Networking events have been a key facilitator for connecting local operators all along the supply chain, an important factor as the state aims to open dispensaries before the end of the year and into early 2023.

For example, Etain, a vertically integrated medical cannabis brand in New York, sponsored and hosted a retail networking event at its Manhattan dispensary that hosted over 100 New York legacy entrepreneurs, CAURD applicants and conditional cultivators and processors to come together to make connections and discuss preparations for entering the legal market.

These gatherings have become especially important for CAURD applicants, who could potentially be opening dispensaries over the coming months and will need to identify where they’ll be getting their product from.

Moreover, conditional cultivators and processors have harvested their crops and now are in limbo, not knowing where this finished product will be going. Many New York cannabis entrepreneurs want to source product or crop from other locally owned operations and these networking events are where those connections are being made.

It helps the legacy to legal transition

With the hope of integrating these operators into the legal market, New York has positioned legacy operators as critical cannabis industry partners. After prohibition and The War on Drugs, there is a lot of healing that needs to happen, and the establishment of an equitable legal cannabis industry is a way to begin to right those wrongs.

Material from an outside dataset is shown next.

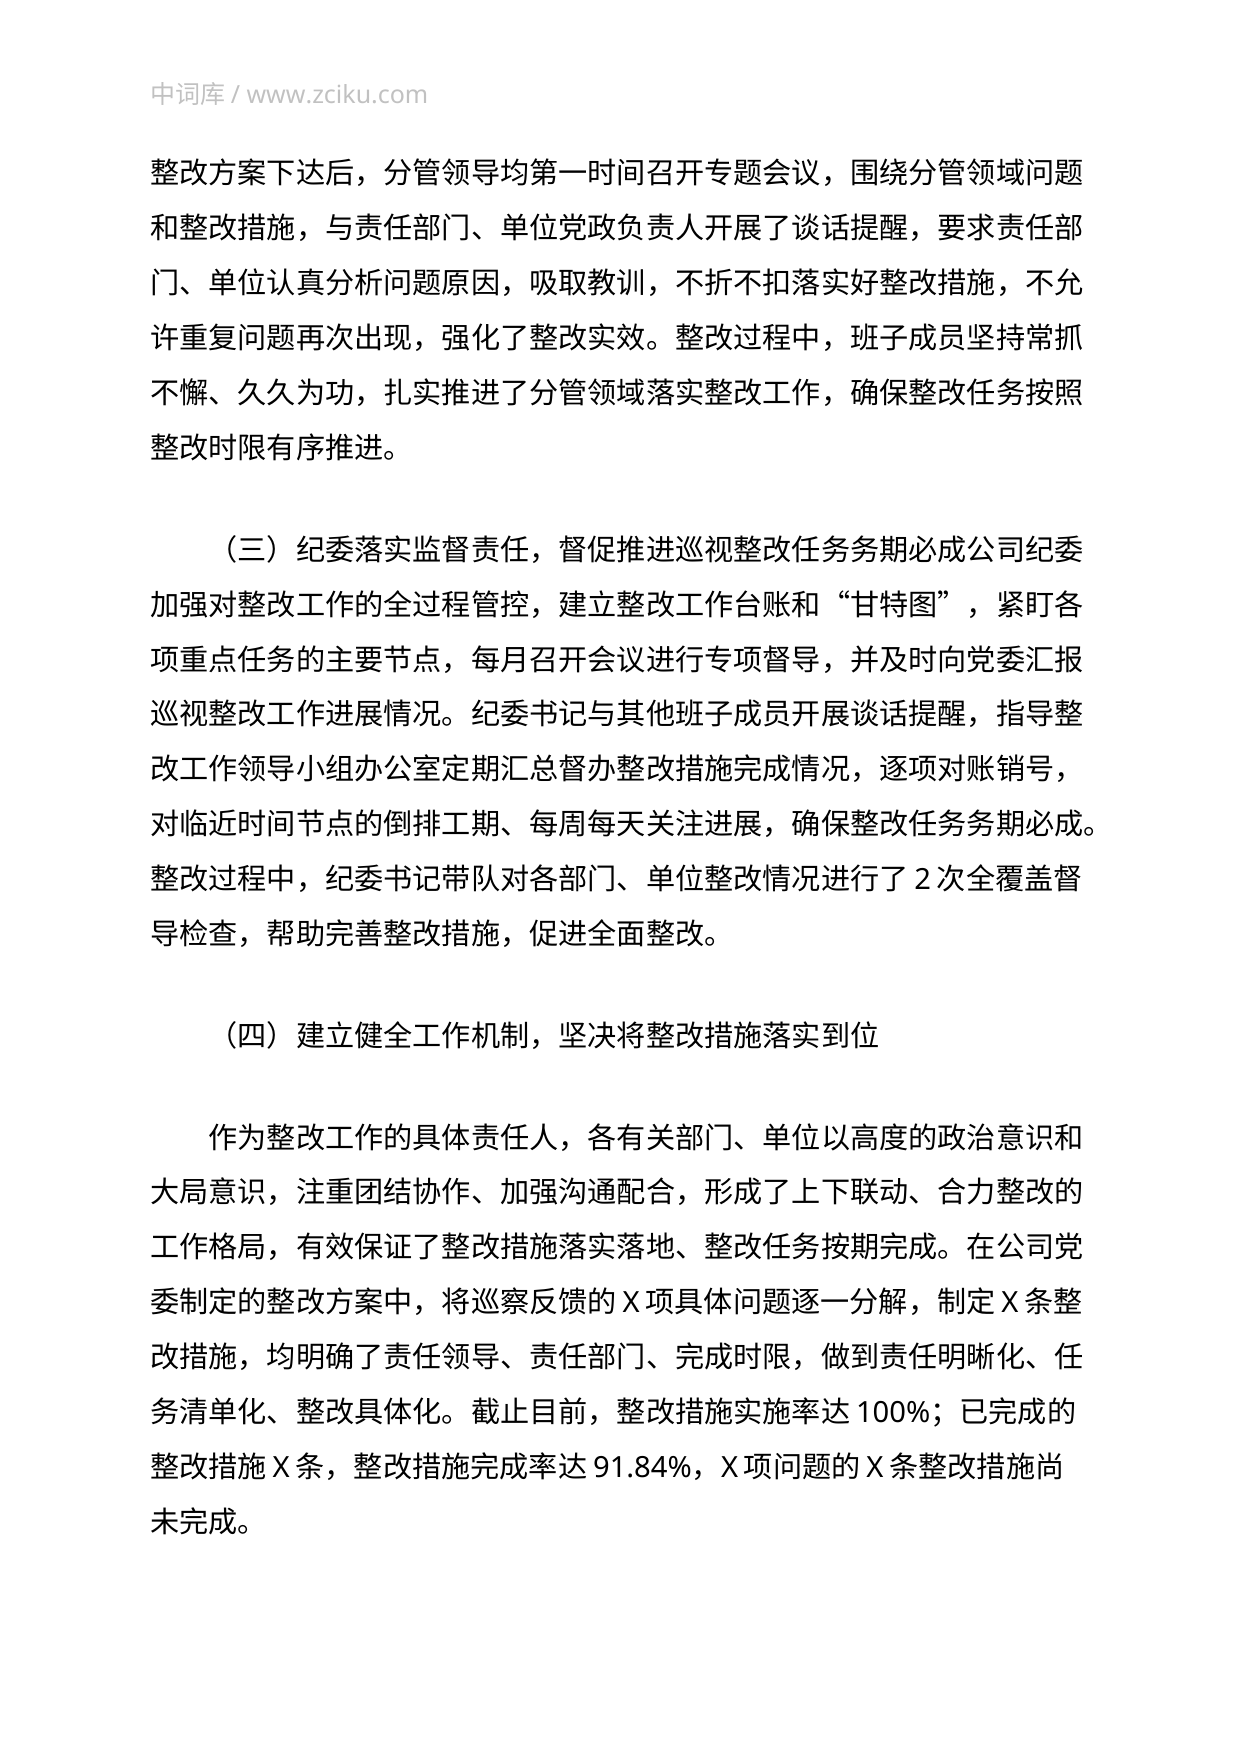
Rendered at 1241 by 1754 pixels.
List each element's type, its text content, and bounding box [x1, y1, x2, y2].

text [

However, as a legacy operator it can be hard to visualize the pathway to joining a legal, regulated market. Some legacy and CAURD applicants fear the unknown and are not used to the spotlight or being so explicit with their business. The backgrounds and experiences of these up-and-coming cannabis leaders will be significant for shaping the new legal industry because they will inspire other legacy members to lead by example.

Nevertheless, we must make the pathway for these legacy operators an attainable one. These accessible and intimate community networking events are essential for connecting them with other pre existing operators, especially members of the Black and brown community, and allowing them to conceptualize their place in the legal industry.

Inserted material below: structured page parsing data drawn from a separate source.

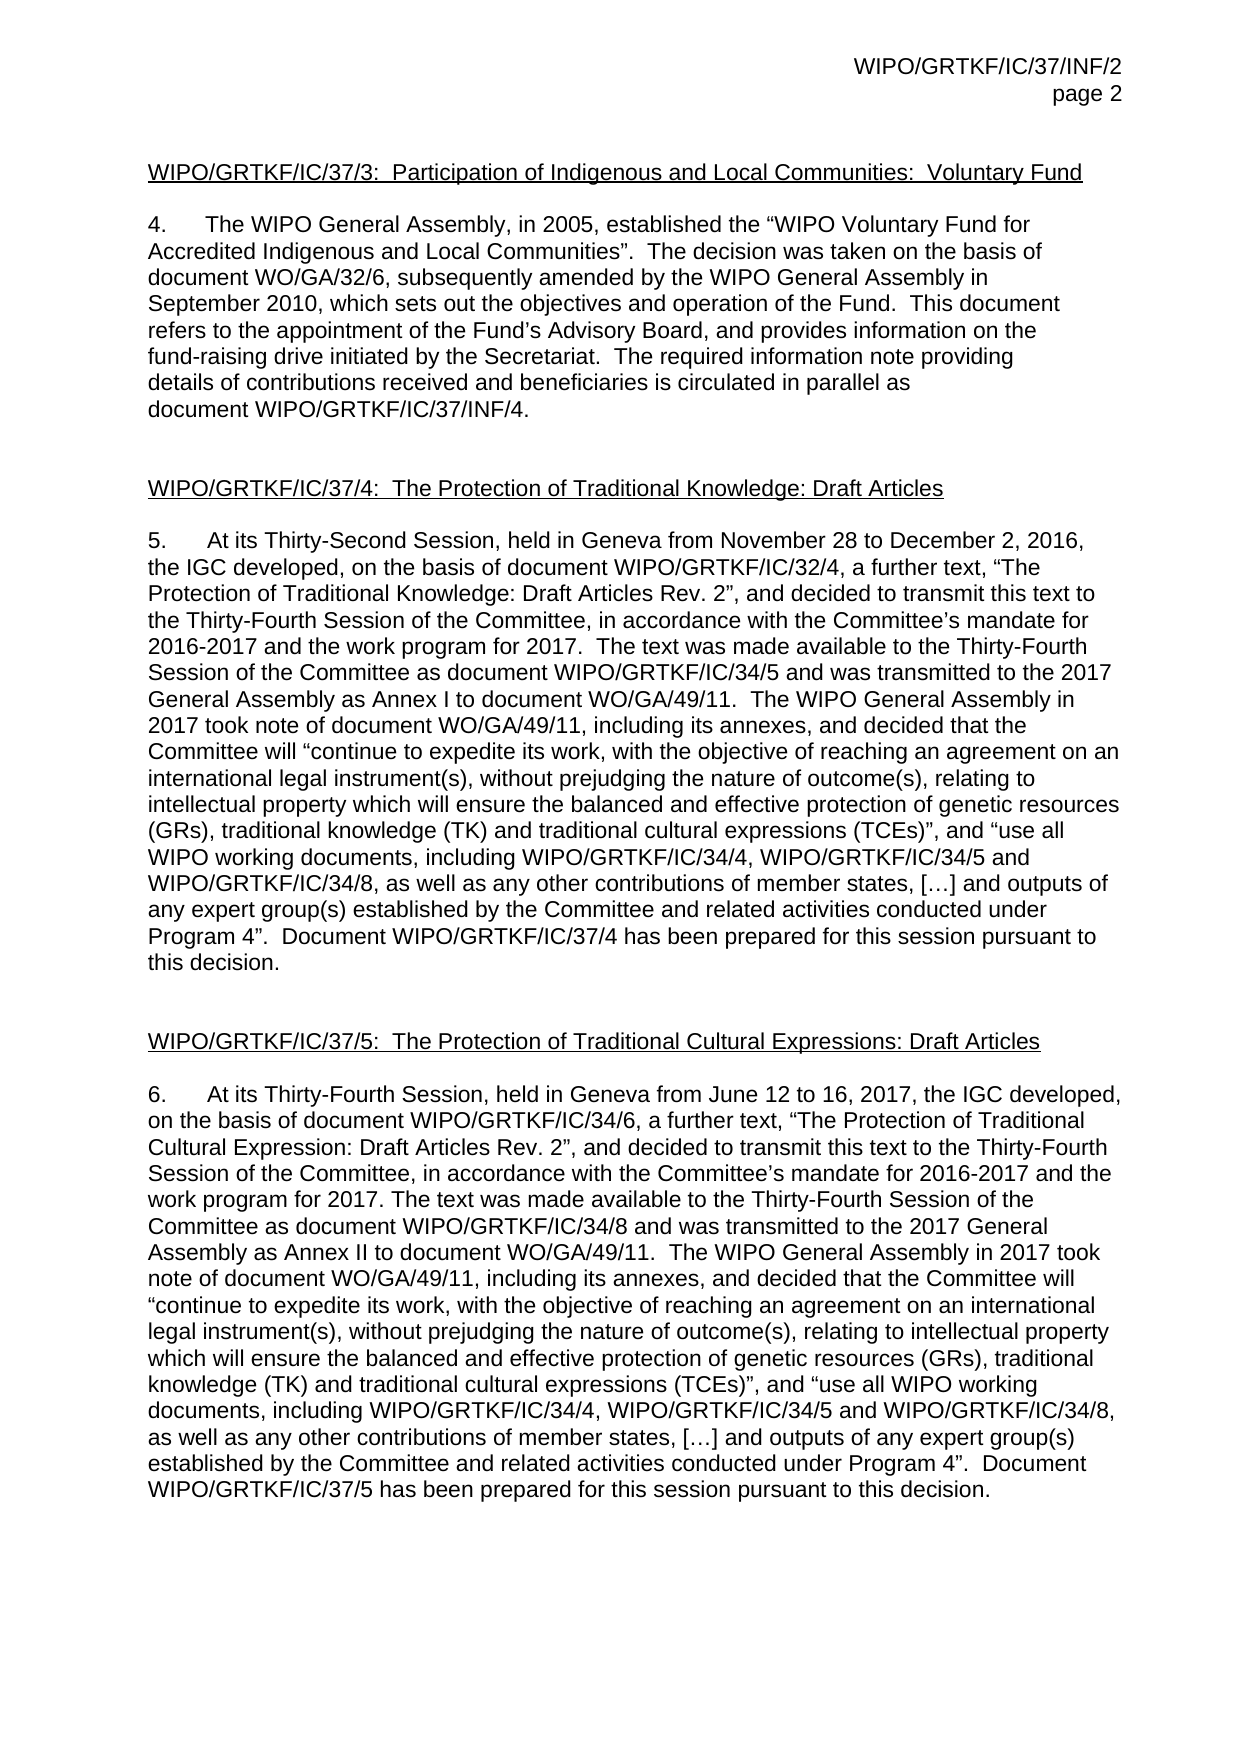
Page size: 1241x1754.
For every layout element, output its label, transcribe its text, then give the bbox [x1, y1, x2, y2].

text WIPO/GRTKF/IC/37/3: Participation of Indigenous and Local Communities: Voluntary Fund [148, 158, 1122, 185]
list WIPO/GRTKF/IC/37/5: The Protection of Traditional Cultural Expressions: Draft Articles [148, 1028, 1122, 1054]
text At its Thirty-Second Session, held in Geneva from November 28 to December 2, 2016, the IGC developed, on the basis of document WIPO/GRTKF/IC/32/4, a further text, “The Protection of Traditional Knowledge: Draft Articles Rev. 2”, and decided to transmit this text to the Thirty-Fourth Session of the Committee, in accordance with the Committee’s mandate for 2016-2017 and the work program for 2017. The text was made available to the Thirty-Fourth Session of the Committee as document WIPO/GRTKF/IC/34/5 and was transmitted to the 2017 General Assembly as Annex I to document WO/GA/49/11. The WIPO General Assembly in 2017 took note of document WO/GA/49/11, including its annexes, and decided that the Committee will “continue to expedite its work, with the objective of reaching an agreement on an international legal instrument(s), without prejudging the nature of outcome(s), relating to intellectual property which will ensure the balanced and effective protection of genetic resources (GRs), traditional knowledge (TK) and traditional cultural expressions (TCEs)”, and “use all WIPO working documents, including WIPO/GRTKF/IC/34/4, WIPO/GRTKF/IC/34/5 and WIPO/GRTKF/IC/34/8, as well as any other contributions of member states, […] and outputs of any expert group(s) established by the Committee and related activities conducted under Program 4”. Document WIPO/GRTKF/IC/37/4 has been prepared for this session pursuant to this decision. [148, 527, 1122, 976]
text The WIPO General Assembly in 2005, established the “WIPO Voluntary Fund for Accredited Indigenous and Local Communities”. The decision was taken on the basis of document WO/GA/32/6 subsequently amended by the WIPO General Assembly in September 2010, which sets out the objectives and operation of the Fund. This document refers to the appointment of the Fund’s Advisory Board and provides information on the fund-raising drive initiated by the Secretariat. The required information note providing details of contributions received and beneficiaries is circulated in parallel as document WIPO/GRTKF/IC/37/INF/4. [148, 211, 1122, 422]
list WIPO/GRTKF/IC/37/4: The Protection of Traditional Knowledge: Draft Articles [148, 475, 1122, 501]
text At its Thirty-Fourth Session, held in Geneva from June 12 to 16, 2017, the IGC developed, on the basis of document WIPO/GRTKF/IC/34/6, a further text, “The Protection of Traditional Cultural Expression: Draft Articles Rev. 2”, and decided to transmit this text to the Thirty-Fourth Session of the Committee, in accordance with the Committee’s mandate for 2016-2017 and the work program for 2017. The text was made available to the Thirty-Fourth Session of the Committee as document WIPO/GRTKF/IC/34/8 and was transmitted to the 2017 General Assembly as Annex II to document WO/GA/49/11. The WIPO General Assembly in 2017 took note of document WO/GA/49/11, including its annexes, and decided that the Committee will “continue to expedite its work, with the objective of reaching an agreement on an international legal instrument(s), without prejudging the nature of outcome(s), relating to intellectual property which will ensure the balanced and effective protection of genetic resources (GRs), traditional knowledge (TK) and traditional cultural expressions (TCEs)”, and “use all WIPO working documents, including WIPO/GRTKF/IC/34/4, WIPO/GRTKF/IC/34/5 and WIPO/GRTKF/IC/34/8, as well as any other contributions of member states, […] and outputs of any expert group(s) established by the Committee and related activities conducted under Program 4”. Document WIPO/GRTKF/IC/37/5 has been prepared for this session pursuant to this decision. [148, 1081, 1122, 1503]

It de-stigmatizes the cannabis community

There is vulnerability within the legacy community and stigmas still exist among industry players and outsiders alike. As a community, New York needs to honor legacy stories. This exposes the traumatic effects of the War on Drugs, but also makes the legal industry one that is accepting, accessible and collaborative.

The continuous networking events that bring industry members from all backgrounds together provide those who are hesitant reassurance in sharing their stories and details about their roots, which effectively helps to destigmatize the legacy community.

Additionally, there is empowerment in hosting and promoting these events out in the open, and even inviting the public to them – something that seemed unimaginable just a few years ago. The presence of regular and organized cannabis events conveys legitimacy to the industry and offers those unsure or curious an opportunity to learn about cannabis and put faces to the operators and business owners that make up the community. This could also play a vital role in getting some New York communities who originally opted out of retail sales to opt back in down the road.

Outside spectators are eyeing their opportunity to jump in on New York’s highly anticipated legal cannabis market. For this reason, it is imperative that industry members all along the supply chain create the necessary connections to keep New York’s industry locally led and pave the path for legacy operators to make the transition to the regulated market.

It’s clear that networking and community building has been at the core of these efforts and that must continue to be the case if the state is to accomplish the ambitious goals set for the state’s cannabis sector and have retail rooted in New York.